Études des modifications épigénétiques dans les leucémies pédiatriques et identification de nouveaux traitements


Elodie Da Costa

Centre de recherche du CHU Sainte-Justine


Domaine : cancer

Programme Formation de doctorat

Concours 2019-2020


Fondation des Étoiles

Paediatric leukemia represents the leading cause of mortality by disease for children although, nowadays, the survival rate is 82%. However, these treatments are extremely toxic, given that 2/3 of children suffer from severe side effects such as neurocognitive disorders, metabolic disease and apparition of secondary tumours. Side effects are caused by anticancer drugs' unspecific mechanisms that target cancer cells as much as healthy cells. The aim of my research project is to develop more efficient and less toxic therapeutic strategies by testing the anticancer efficacy of approved drugs, used to treat several disorders (cardiac diseases, diabetes, infections…), against cancer cells. This strategy is called drug repurposing. My objective is to repurpose approved drugs to improve the treatment of paediatric leukemia with a better tolerability than classical chemotherapeutic regimens. Particularly, I am interested in drugs that reprogram cancer cells and re-establish normal gene function. This therapeutic approach is known as epigenetic therapy of cancer. The results of my research will be used as groundwork to create new clinical trials that will be conducted in our research Center.

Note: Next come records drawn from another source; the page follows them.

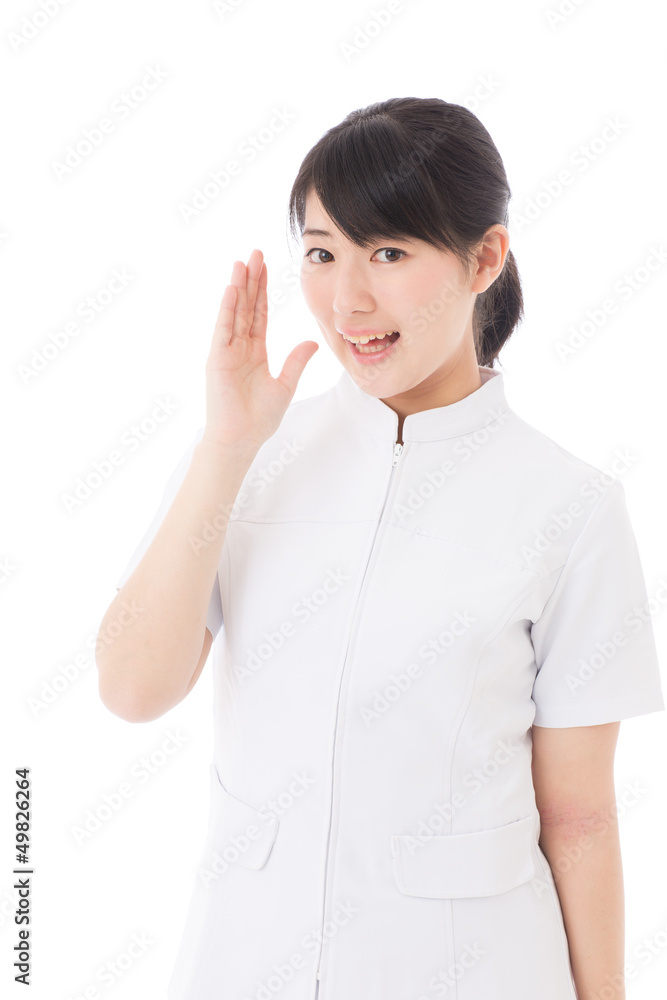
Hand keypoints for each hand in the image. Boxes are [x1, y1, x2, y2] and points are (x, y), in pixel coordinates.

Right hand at [203, 249, 318, 451]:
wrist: (240, 440)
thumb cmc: (259, 419)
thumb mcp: (285, 386)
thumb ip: (296, 362)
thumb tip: (312, 342)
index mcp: (255, 352)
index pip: (260, 314)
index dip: (263, 290)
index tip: (266, 267)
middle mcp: (239, 347)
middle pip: (247, 306)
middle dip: (252, 280)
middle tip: (256, 252)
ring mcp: (226, 351)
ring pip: (234, 312)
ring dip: (239, 287)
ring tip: (243, 261)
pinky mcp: (217, 359)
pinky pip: (223, 329)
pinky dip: (227, 309)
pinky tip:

Our results have demonstrated that proscillaridin, a drug used to treat heart failure, exhibits potent anticancer and epigenetic efficiencies against cancer cells with safe doses for healthy cells. Proscillaridin induces oncogenic gene inhibition, responsible for the multiplication of cancer cells, and tumour suppressor gene activation, responsible for inducing a non-pathological profile to cancer cells. More advanced studies are currently validating our new therapeutic strategy before transitioning to a clinical trial.